§ WHAT THE TASK ASKS: Report every line of the entries that contains the word "overview".

■ ■ ■

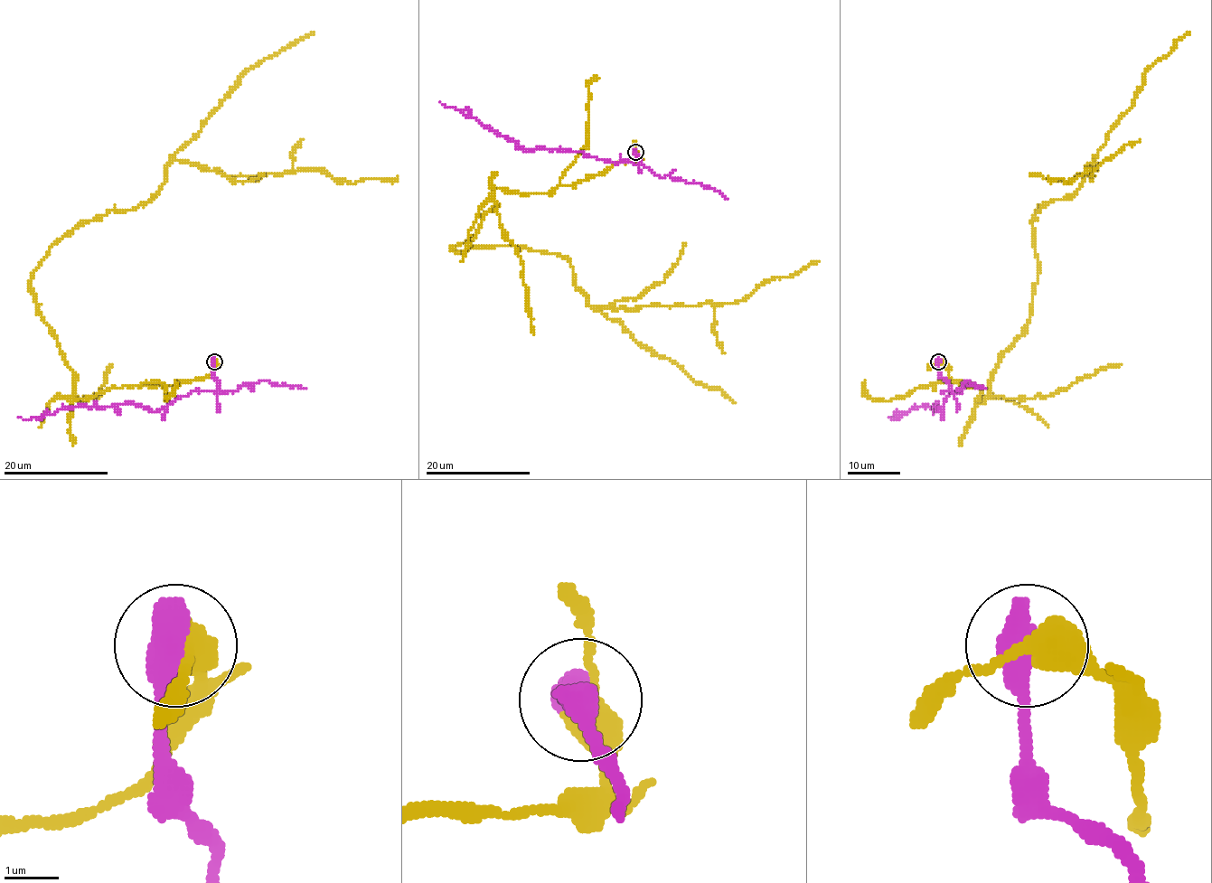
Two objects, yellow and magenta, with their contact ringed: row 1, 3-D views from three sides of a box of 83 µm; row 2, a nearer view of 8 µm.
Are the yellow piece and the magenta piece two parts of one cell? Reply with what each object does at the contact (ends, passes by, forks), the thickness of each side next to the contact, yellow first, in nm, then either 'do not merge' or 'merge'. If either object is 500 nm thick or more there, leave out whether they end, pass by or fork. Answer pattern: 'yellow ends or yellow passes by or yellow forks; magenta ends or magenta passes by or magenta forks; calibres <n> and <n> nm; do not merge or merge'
calibres 420 and 700 nm; do not merge

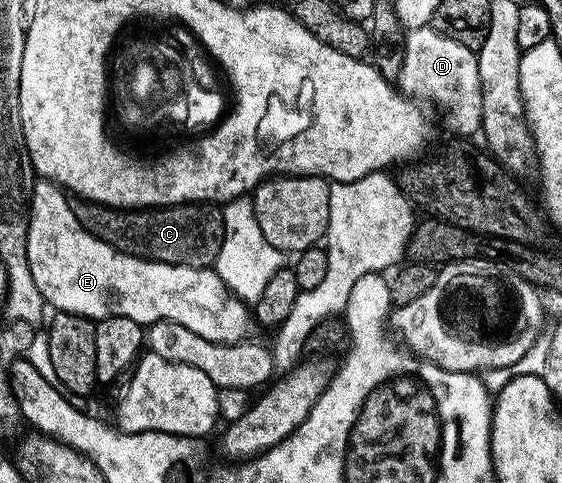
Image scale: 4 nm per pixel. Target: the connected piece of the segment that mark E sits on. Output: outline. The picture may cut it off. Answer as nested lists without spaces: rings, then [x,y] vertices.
[[[35,180],[26,223],[26,259],[32,271],[32,280],[36,287],[40,287],[43,302],[49,308],[51,305],[51,310],[60,313],[75,313],[89,317],[95,323],[103,321],[105,317],[123,317],[143,327],[152,326],[157,321],[175,321],[188,327],[188,331],[196,331],[196,335],[204,339],[225,345],[243,340],[252,326],[251,310],[227,289],[213,268],[197,269],[145,261],[113,249],[80,227],[80,219],[76,219],[71,198],[53,181]]]

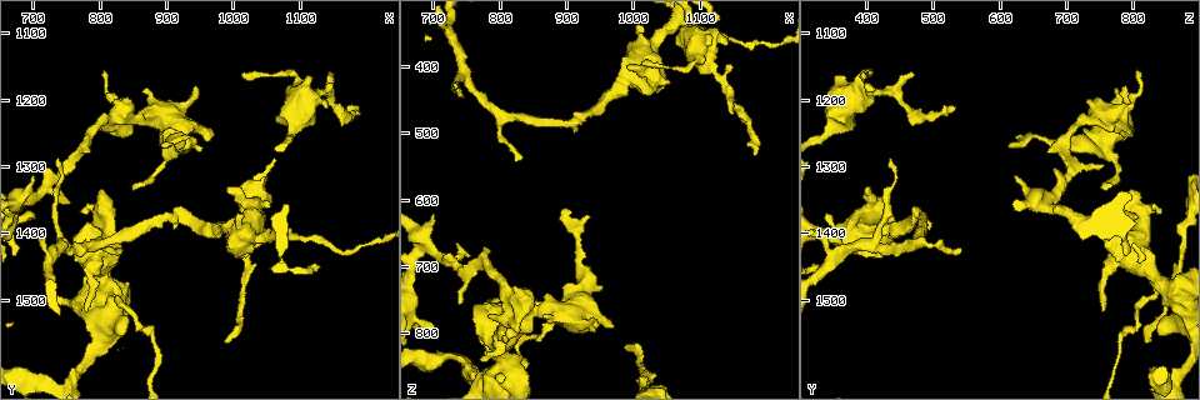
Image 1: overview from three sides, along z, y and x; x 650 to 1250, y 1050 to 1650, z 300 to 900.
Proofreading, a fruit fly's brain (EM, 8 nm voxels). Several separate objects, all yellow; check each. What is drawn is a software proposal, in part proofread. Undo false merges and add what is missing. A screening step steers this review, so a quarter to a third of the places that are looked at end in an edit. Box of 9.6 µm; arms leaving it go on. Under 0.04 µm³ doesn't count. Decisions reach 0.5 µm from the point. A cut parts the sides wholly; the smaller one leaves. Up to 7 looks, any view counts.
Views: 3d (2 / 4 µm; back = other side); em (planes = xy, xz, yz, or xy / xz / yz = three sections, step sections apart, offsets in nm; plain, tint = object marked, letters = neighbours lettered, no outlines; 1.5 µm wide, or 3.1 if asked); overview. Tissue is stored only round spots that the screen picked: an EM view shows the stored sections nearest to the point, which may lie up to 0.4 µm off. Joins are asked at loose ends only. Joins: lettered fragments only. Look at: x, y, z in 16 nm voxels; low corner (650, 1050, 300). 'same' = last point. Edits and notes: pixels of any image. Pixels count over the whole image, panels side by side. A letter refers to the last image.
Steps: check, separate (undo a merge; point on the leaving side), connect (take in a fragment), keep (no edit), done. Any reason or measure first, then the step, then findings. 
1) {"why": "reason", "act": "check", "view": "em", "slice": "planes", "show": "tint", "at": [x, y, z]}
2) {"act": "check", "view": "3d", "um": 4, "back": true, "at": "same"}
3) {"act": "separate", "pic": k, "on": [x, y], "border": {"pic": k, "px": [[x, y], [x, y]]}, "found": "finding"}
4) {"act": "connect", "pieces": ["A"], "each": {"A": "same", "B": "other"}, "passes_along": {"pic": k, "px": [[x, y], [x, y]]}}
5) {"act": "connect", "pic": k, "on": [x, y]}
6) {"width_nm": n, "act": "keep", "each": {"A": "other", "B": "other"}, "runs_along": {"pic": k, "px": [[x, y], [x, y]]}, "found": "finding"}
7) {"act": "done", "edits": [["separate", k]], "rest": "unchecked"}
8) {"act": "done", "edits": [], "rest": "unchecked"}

{"why": "an open end", "act": "check", "view": "em", "slice": "planes", "show": "tint", "at": [785, 1250, 770]}

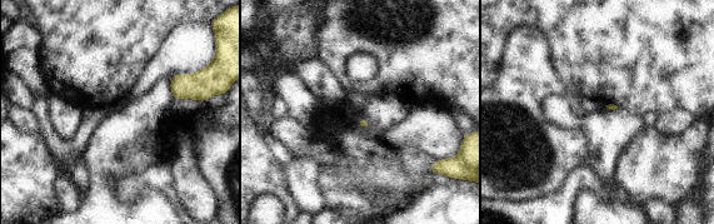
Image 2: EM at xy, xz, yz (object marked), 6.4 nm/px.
{"act": "check", "view": "em", "slice": "planes", "show": "letters", "at": "same"}

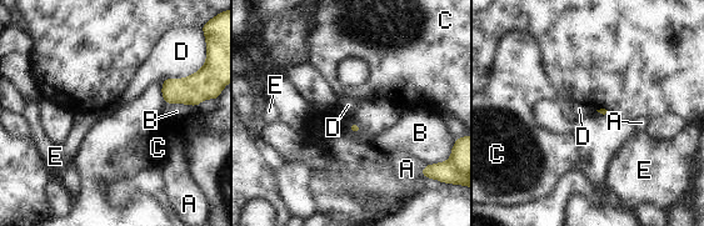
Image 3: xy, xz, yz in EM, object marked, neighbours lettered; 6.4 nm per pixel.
{"act": "keep", "each": {"A": "other", "B": "other", "C": "other", "D": "other", "E": "other"}, "border": {"pic": 3, "px": [[189, 75], [163, 80]]}, "found": "none of them fits"}

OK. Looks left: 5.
{"why": "an open end", "act": "check", "view": "em", "slice": "yz", "step": 8, "show": "letters", "at": [700, 1380, 810]}

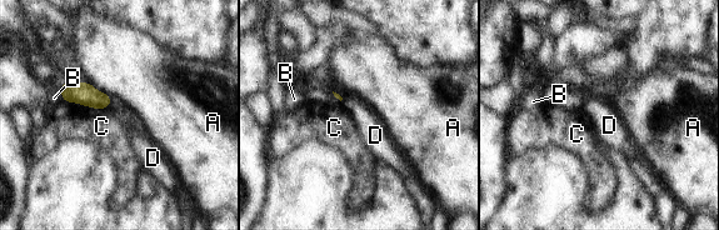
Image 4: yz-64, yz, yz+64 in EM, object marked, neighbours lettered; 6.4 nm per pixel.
{"act": "keep", "each": {"A": "other", "B": "other", "C": "other", "D": "other"}, "border": {"pic": 4, "px": [[111, 103], [105, 108]]}, "found": "no lettered fragment goes on from it"}

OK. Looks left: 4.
{"why": "thin end", "act": "check", "view": "em", "slice": "planes", "show": "letters", "at": [825, 1425, 545]}

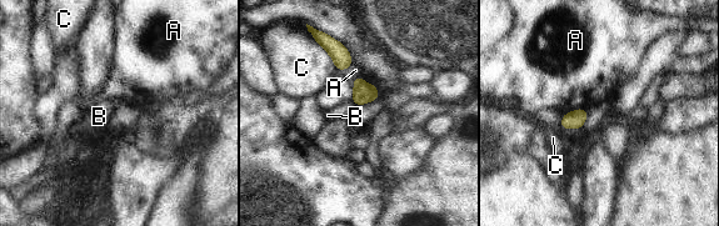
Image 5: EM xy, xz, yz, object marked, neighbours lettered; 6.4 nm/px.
{"act": "keep", "each": {"A": "other", "B": "other", "C": "other"}, "border": {"pic": 5, "px": [[351, 100], [356, 105]]}, "found": "no lettered fragment goes on from it"}

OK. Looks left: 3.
{"act": "done", "edits": [], "rest": "unchecked"}

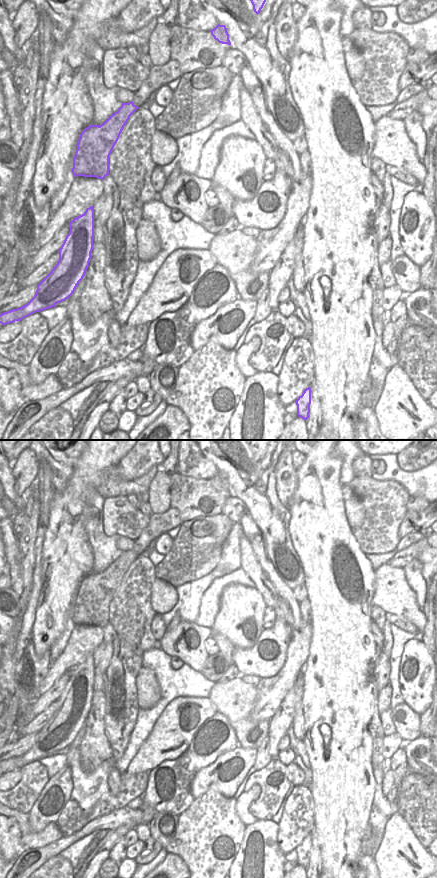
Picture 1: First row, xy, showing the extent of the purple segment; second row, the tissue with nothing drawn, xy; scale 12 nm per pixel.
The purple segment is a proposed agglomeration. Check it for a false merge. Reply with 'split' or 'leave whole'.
split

■ ■ ■

§ ANSWER:
Image 1: overview from three sides, along z, y and x; x 650 to 1250, y 1050 to 1650, z 300 to 900.
Views: 3d (2 / 4 µm; back = other side); em (planes = xy, xz, yz, or xy / xz / yz = three sections, step sections apart, offsets in nm; plain, tint = object marked, letters = neighbours lettered, no outlines; 1.5 µm wide, or 3.1 if asked); overview. Tissue is stored only round spots that the screen picked: an EM view shows the stored sections nearest to the point, which may lie up to 0.4 µm off. Joins are asked at loose ends only. Joins: lettered fragments only. Look at: x, y, z in 16 nm voxels; low corner (650, 1050, 300). 'same' = last point. Edits and notes: pixels of any image. Pixels count over the whole image, panels side by side. A letter refers to the last image.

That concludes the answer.